=== PROBLEM DESCRIPTION ===
Would you repeat the lines from the one with "dynamic real-time deformability" through the final line, both included, and nothing else? No pictures belong in the copy.

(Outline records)
◇ ◇ ◇ ◇ ◇ ◇ ◇

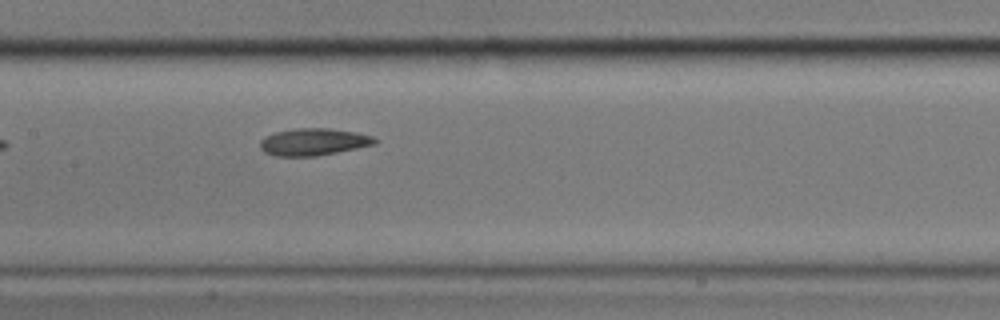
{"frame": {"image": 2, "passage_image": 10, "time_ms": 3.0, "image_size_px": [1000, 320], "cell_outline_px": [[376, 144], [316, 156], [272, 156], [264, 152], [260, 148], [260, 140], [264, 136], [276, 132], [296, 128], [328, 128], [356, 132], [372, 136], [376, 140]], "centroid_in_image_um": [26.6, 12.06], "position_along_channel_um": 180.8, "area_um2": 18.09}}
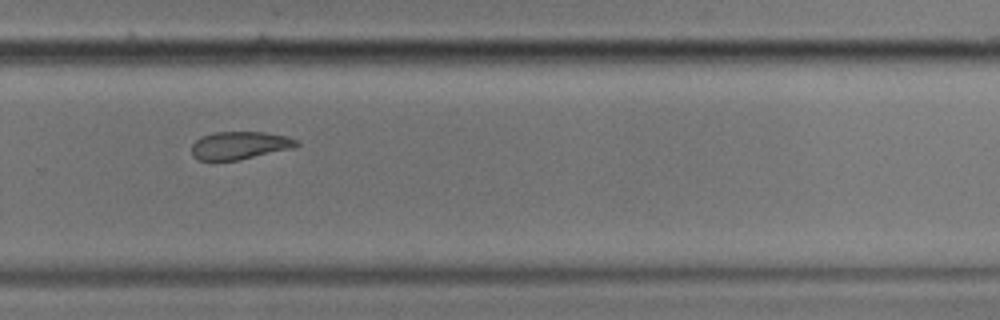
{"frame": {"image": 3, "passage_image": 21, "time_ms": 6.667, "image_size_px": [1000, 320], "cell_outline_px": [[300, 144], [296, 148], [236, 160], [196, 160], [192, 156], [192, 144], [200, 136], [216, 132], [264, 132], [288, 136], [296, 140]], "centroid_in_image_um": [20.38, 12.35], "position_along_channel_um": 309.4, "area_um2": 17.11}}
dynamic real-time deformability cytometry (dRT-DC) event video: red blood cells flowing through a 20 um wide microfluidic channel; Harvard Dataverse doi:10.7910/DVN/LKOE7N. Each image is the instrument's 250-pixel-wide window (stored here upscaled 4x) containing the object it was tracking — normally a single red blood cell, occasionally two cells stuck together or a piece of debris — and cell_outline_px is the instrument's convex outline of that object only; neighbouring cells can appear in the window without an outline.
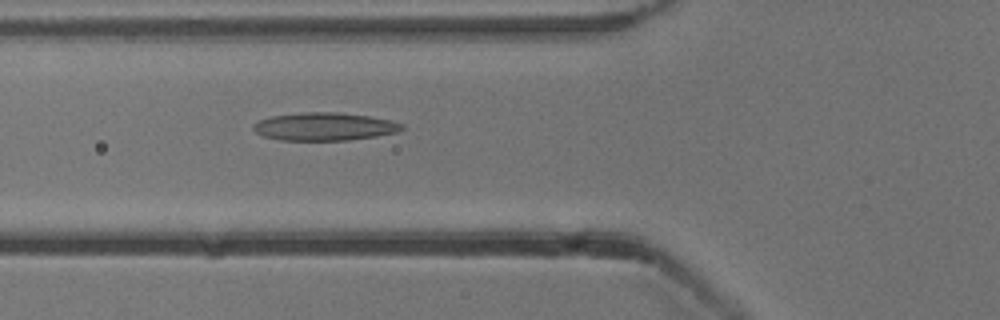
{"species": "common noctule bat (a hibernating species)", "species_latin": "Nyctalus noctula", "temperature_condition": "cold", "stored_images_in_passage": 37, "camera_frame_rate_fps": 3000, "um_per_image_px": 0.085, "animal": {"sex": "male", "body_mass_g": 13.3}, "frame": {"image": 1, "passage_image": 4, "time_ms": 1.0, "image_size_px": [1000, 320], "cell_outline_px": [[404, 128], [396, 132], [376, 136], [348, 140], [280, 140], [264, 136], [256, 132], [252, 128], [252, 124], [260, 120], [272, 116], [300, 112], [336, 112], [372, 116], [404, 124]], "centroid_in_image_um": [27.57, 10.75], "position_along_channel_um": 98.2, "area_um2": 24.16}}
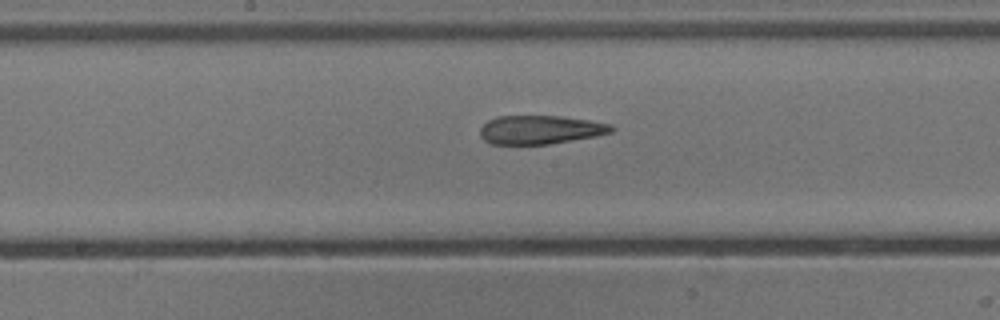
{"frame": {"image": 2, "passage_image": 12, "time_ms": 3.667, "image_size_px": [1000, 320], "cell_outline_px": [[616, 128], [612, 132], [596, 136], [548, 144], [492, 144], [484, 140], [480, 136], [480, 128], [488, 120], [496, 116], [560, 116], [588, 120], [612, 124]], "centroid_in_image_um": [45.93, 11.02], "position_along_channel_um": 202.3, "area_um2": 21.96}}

◇ ◇ ◇ ◇ ◇ ◇ ◇

=== OUTPUT FOR THIS EXERCISE ===
dynamic real-time deformability cytometry (dRT-DC) event video: red blood cells flowing through a 20 um wide microfluidic channel; Harvard Dataverse doi:10.7910/DVN/LKOE7N. Each image is the instrument's 250-pixel-wide window (stored here upscaled 4x) containing the object it was tracking — normally a single red blood cell, occasionally two cells stuck together or a piece of debris — and cell_outline_px is the instrument's convex outline of that object only; neighbouring cells can appear in the window without an outline.
{"species": "common noctule bat (a hibernating species)", "species_latin": "Nyctalus noctula", "temperature_condition": "cold", "stored_images_in_passage": 37, "camera_frame_rate_fps": 3000, "um_per_image_px": 0.085, "animal": {"sex": "male", "body_mass_g": 13.3}, "frame": {"image": 1, "passage_image": 4, "time_ms": 1.0, "image_size_px": [1000, 320], "cell_outline_px": [[404, 128], [396, 132], [376, 136], [348, 140], [280, 140], [264, 136], [256, 132], [252, 128], [252, 124], [260, 120], [272, 116], [300, 112], [336, 112], [372, 116], [404, 124]], "centroid_in_image_um": [27.57, 10.75], "position_along_channel_um": 98.2, "area_um2": 24.16}}
{"frame": {"image": 2, "passage_image": 12, "time_ms": 3.667, "image_size_px": [1000, 320], "cell_outline_px": [[616, 128], [612, 132], [596, 136], [548, 144], [492, 144], [484, 140], [480, 136], [480, 128], [488, 120], [496, 116], [560, 116], [588, 120], [612, 124]], "centroid_in_image_um": [45.93, 11.02], "position_along_channel_um": 202.3, "area_um2": 21.96}}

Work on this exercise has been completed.